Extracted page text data
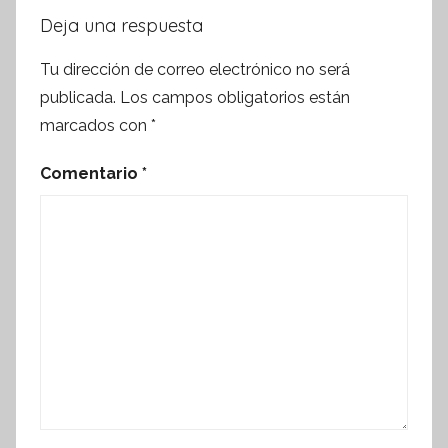
Deja una respuesta
Tu dirección de correo electrónico no será
publicada.
Los campos obligatorios están
marcados con
*
Comentario
*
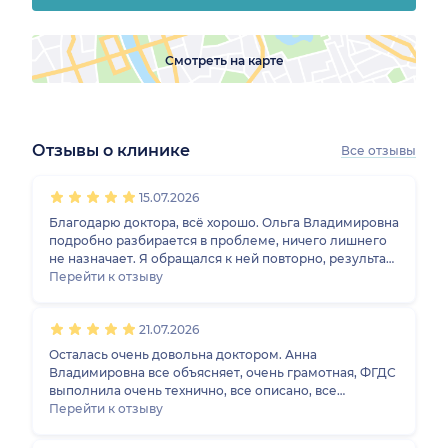
Смотреть на карте
Отзывы о клинике
Все отзывы
1
2
3
4
5
1
2
3
4
5
1
2
3
4
5
1
2
3
4
5
15.07.2026
Благодарю доктора, всё хорошо. Ольга Владимировна
подробно разбирается в проблеме, ничего лишнего
не назначает. Я обращался к ней повторно, результат
есть.
Перейти к отзыву
21.07.2026
Осталась очень довольна доктором. Анна
Владимировна все объясняет, очень грамотная, ФГДС
выполнила очень технично, все описано, все
прекрасно, впечатления самые лучшие. Клиника
Перейти к отзыву
чистая, хорошо организована, пациенту ждать не
приходится, администраторы вежливые, все вовремя.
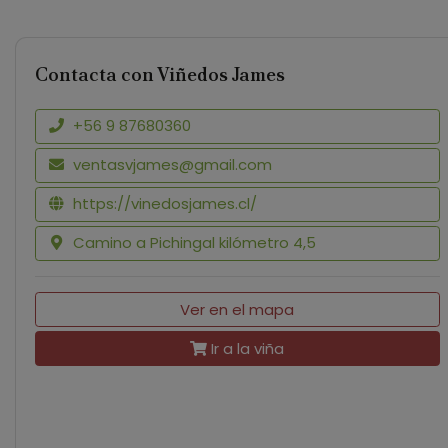
Contacta con Viñedos James
+56 9 87680360
ventasvjames@gmail.com
https://vinedosjames.cl/
Camino a Pichingal kilómetro 4,5
Ver en el mapa
Ir a la viña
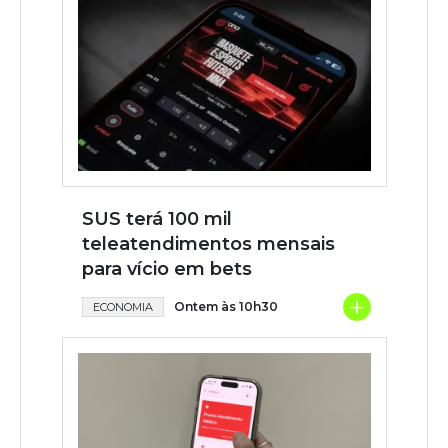
SUS terá 100 mil
teleatendimentos mensais
para vício em bets
+
Ontem às 10h30
ECONOMIA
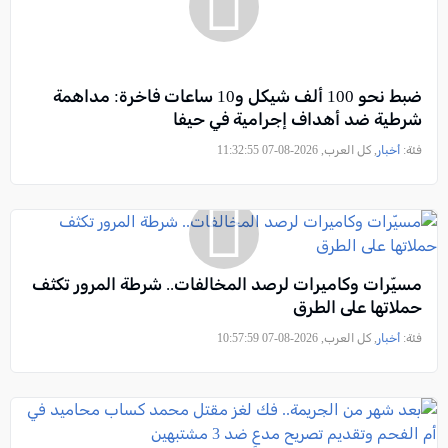
ضبط نحو 100 ألف شيكل و10 ساعات فاخرة: مداهمة
شرطية ضد أهداف إجرامية في حيفا
فئة:
أخبار
, كل العرب, 2026-08-07 11:32:55
مسيّرات وكاميرات لرصد المخالفات.. شرطة المرور تكثف
حملاتها على الطرق
فئة:
أخبار
, كل العرب, 2026-08-07 10:57:59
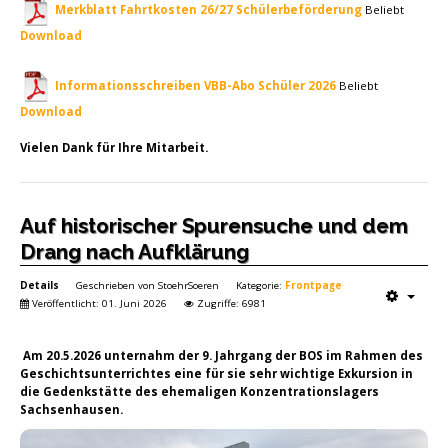
Merkblatt Fahrtkosten 26/27 Schülerbeförderung
Beliebt
Download
Informationsschreiben VBB-Abo Schüler 2026
Beliebt
Download
Vielen Dank für Ihre Mitarbeit.
Auf historischer Spurensuche und dem
Drang nach Aufklärung
Details
Geschrieben von
StoehrSoeren
Kategorie:
Frontpage
Veröffentlicht: 01. Juni 2026
Zugriffe: 6981
Am 20.5.2026 unternahm der 9. Jahrgang der BOS im Rahmen des
Geschichtsunterrichtes eine für sie sehr wichtige Exkursion in
die Gedenkstätte des ehemaligen Konzentrationslagers
Sachsenhausen.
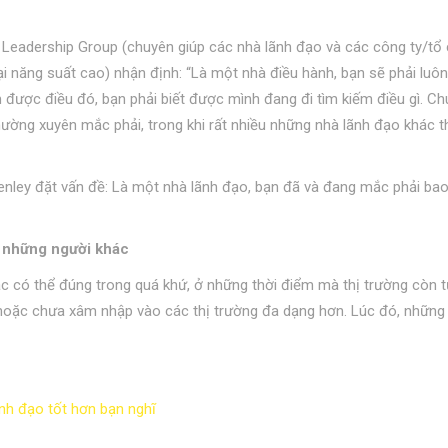
 Leadership Group (chuyên giúp các nhà lãnh đạo và các công ty/tổ
i năng suất cao) nhận định: “Là một nhà điều hành, bạn sẽ phải luô
được điều đó, bạn phải biết được mình đang đi tìm kiếm điều gì. Ch
thường xuyên mắc phải, trong khi rất nhiều những nhà lãnh đạo khác 
enley đặt vấn đề: Là một nhà lãnh đạo, bạn đã và đang mắc phải bao
n những người khác
c có thể đúng trong quá khứ, ở những thời điểm mà thị trường còn 
u hoặc chưa xâm nhập vào các thị trường đa dạng hơn. Lúc đó, những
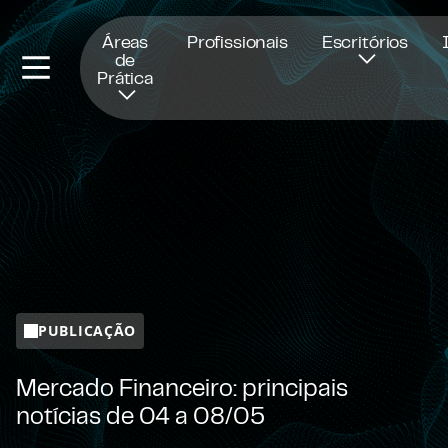
Abre numa nova janela
Áreas
Profissionais
Escritórios
de
Prática
PUBLICAÇÃO
Mercado Financeiro: principais
notícias de 04 a 08/05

[Exercise prompt] Reproduce the listing above word for word, from its beginning through the line containing "приходится, администраторы вежливые, все". Leave the pictures out of your answer.

[Exercise answer]
Deja una respuesta
Tu dirección de correo electrónico no será
publicada.
Los campos obligatorios están
marcados con
*
Comentario
*
Смотреть на карте
Отзывы о клинике
Все отзывы
1
2
3
4
5
1
2
3
4
5
1
2
3
4
5
1
2
3
4
5
15.07.2026
Благодарю доктора, всё хорошо. Ольга Владимировна
подробно разбирается в проблеме, ничего лишнего
не назначает. Я обращался к ней повторно, результат
есть.
Перейти к отзыву
21.07.2026
Осталась очень довольна доктором. Анна
Владимировна все объясняет, очень грамотная, ФГДС
выполнила очень технично, все описано, все
прекрасно, впечатления самые лучшие. Клиника
Перейти к отзыву
чистая, хорошо организована, пациенту ждать не
приходится, администраторы вежливые, все вовремя.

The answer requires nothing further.